Okay, says GOA, but guns could still be a target because of the emphasis on discouraging unhealthy behaviors. "The ObamaCare bill already contains language that will punish Americans who engage in unhealthy behavior by allowing insurers to charge them higher insurance premiums," the group said in its alert.
The group is right that the bill does allow higher premiums based on behavior — specifically, the use of tobacco.
The Baucus bill would allow insurers to alter premiums based on tobacco use, age, family composition and cost differences in different geographical regions. The bill establishes a series of ratios for how much these factors can be used to adjust premiums upward. Tobacco users, for instance, could be charged 1.5 times the standard rate under the bill. (There is no such provision in the House bill.)

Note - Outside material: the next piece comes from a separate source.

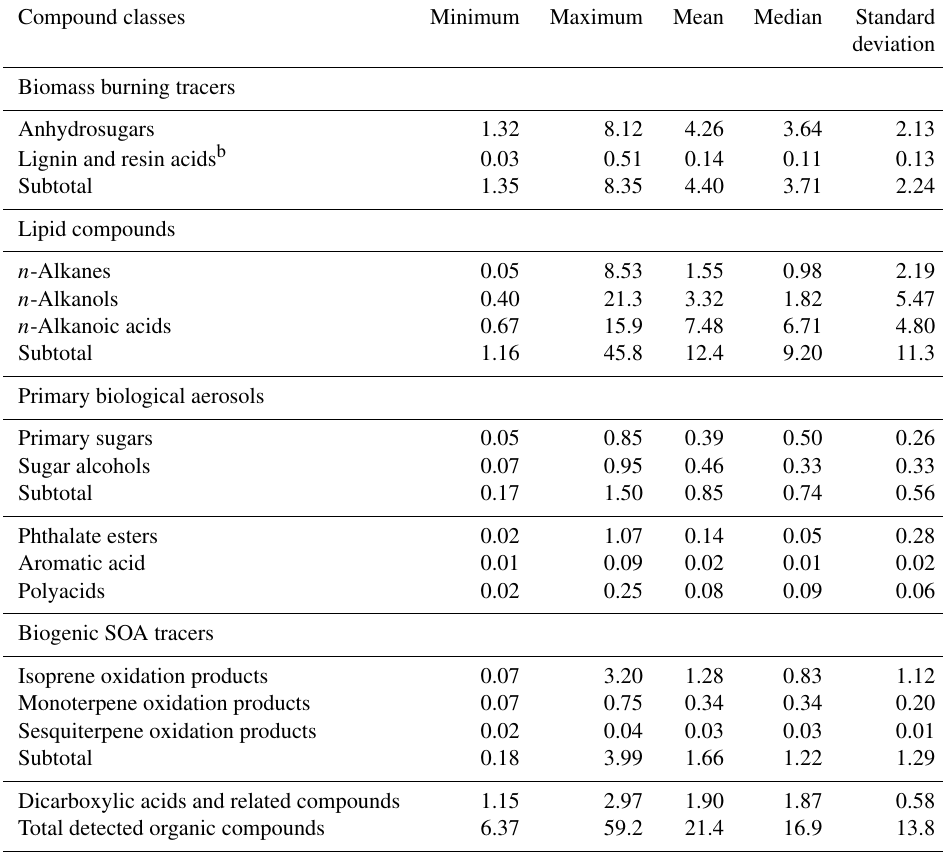
Table 3. Contributions (%) of individual organic compound classes to organic carbon (OC) in PM 2 . 5 aerosols from central Alaska a . Compound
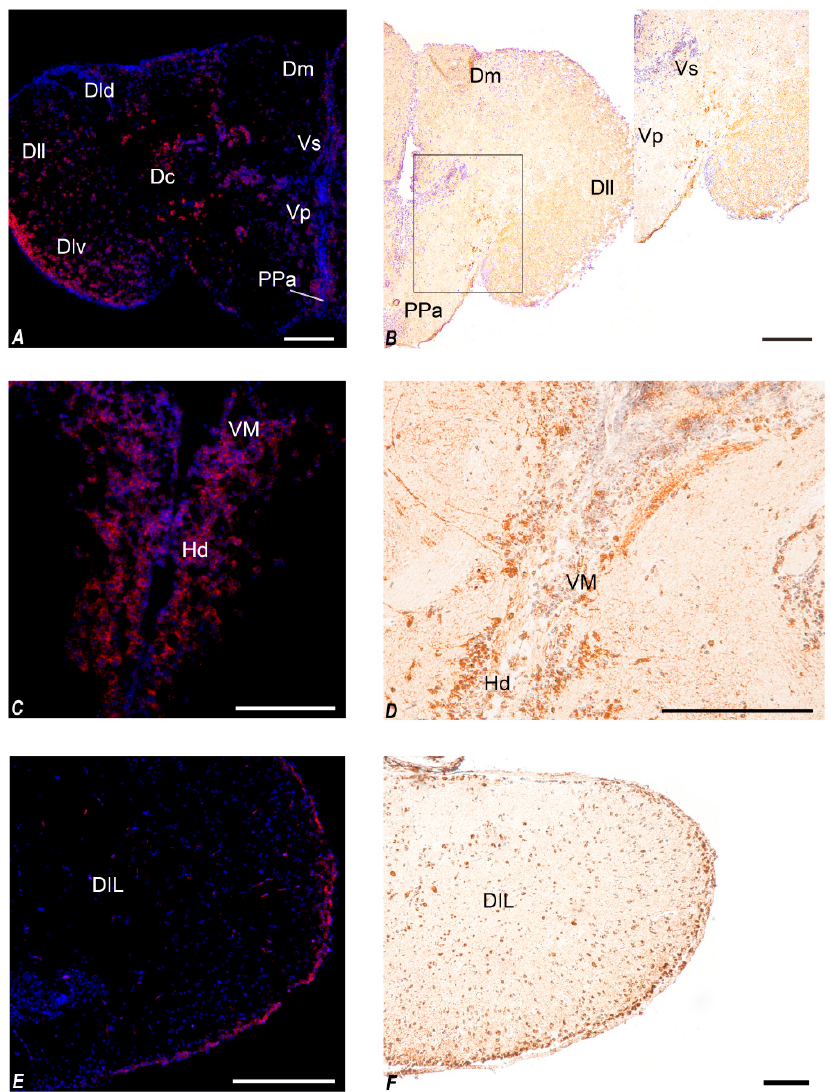
Figure 4. Transversal section showing localization of NUCB2B mRNA and Nesf-1 protein in the young brain of N. furzeri . ( A ) NUCB2B expressing neurons in Dc, Dld, Dll, Dlv, Dm, PPa, Vp, and Vs; ( B ) Nesf-1 immunoreactivity (ir) in neurons of Dm, DIL, PPa, Vp, and Vs; ( C ) NUCB2B expressing neurons in VM and Hd; ( D ) Nesf-1 ir in neurons of VM and Hd; ( E ) NUCB2B expressing neurons in DIL; ( F ) Nesf-1 ir in neurons of DIL. Scale bars: A-B-F 100 µm; C-E 200 µm; D 300 µm.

Another provision could provide a loophole that allows behavioral factors to play a wider role in setting premiums.
The bill would expand some rules now in the Health Insurance Portability and Accountability Act, or HIPAA, that allow employees to be rewarded if they participate in wellness programs. Taking part in a wellness program — such as tobacco cessation or a gym membership — can mean lower premiums or co-pays. The bill would increase the size of discounts that can be offered to beneficiaries who enroll in these programs.
Some advocacy groups and labor unions have warned this could be a sneaky way of excluding less-healthy workers. And Mike Hammond, GOA's legislative counsel, said that such policies indicate that the bill "is going in a behavioral direction."
So, GOA has a point that the Baucus bill opens the door to rating health insurance premiums based on behaviors. But the group is making a huge leap to suggest that could mean the government would target gun owners.
In the alert, GOA leaves out two important pieces of context.
People with "unhealthy behaviors" would actually get stronger protections under the Baucus bill
. Currently, states oversee the individual insurance market with a patchwork of rules. According to the Senate Finance Committee, only one state fully bars premiums from being adjusted for any reasons. Seven states allow limited adjustments for reasons such as age, while 11 allow premiums to vary based on health factors. The remaining 31 — a majority of all states — have not passed any laws restricting what factors insurers can use in setting rates.
Under Baucus's bill, the federal rules would take over and put restrictions on when insurers could charge higher premiums as we explain above. This means that for most states, gun owners — or people with other behaviors that the government might theoretically deem "unhealthy" — would actually get more explicit protection under the Baucus bill than they have now. Today, laws in most states would not keep an insurer from discriminating against gun owners in setting premiums; under the Baucus bill, gun owners would have this protection enshrined in law.
— There's no indication in the bill that gun ownership is contemplated as a future factor in premium-setting . Even if you assume that health care reform is rushing headlong into a new era in which behavior defines health premiums — which is just speculation at this point — there is nothing in the Baucus bill that says, or even suggests, that gun ownership would be cited as a behavioral factor. Every behavioral factor explicitly cited in the bill concerns pure medical issues, such as a lowered cholesterol level, maintainance of a certain body mass index, quitting smoking or losing a specified amount of weight.
GOA's Hammond argues that in his experience, bills that start narrowly have a tendency to expand their reach. "So I don't think it is unreasonable to assume that what can be done will be done," he said.
But we find insufficient evidence to support the group's overheated rhetoric. Ultimately, we find that while the GOA is right that a more behavioral approach to pricing health care seems to be gaining steam, it is a giant and overly speculative leap to say that the Baucus bill "could be used to ban guns in home self-defense." There is nothing in the bill itself to indicate that is contemplated. We find the statement False.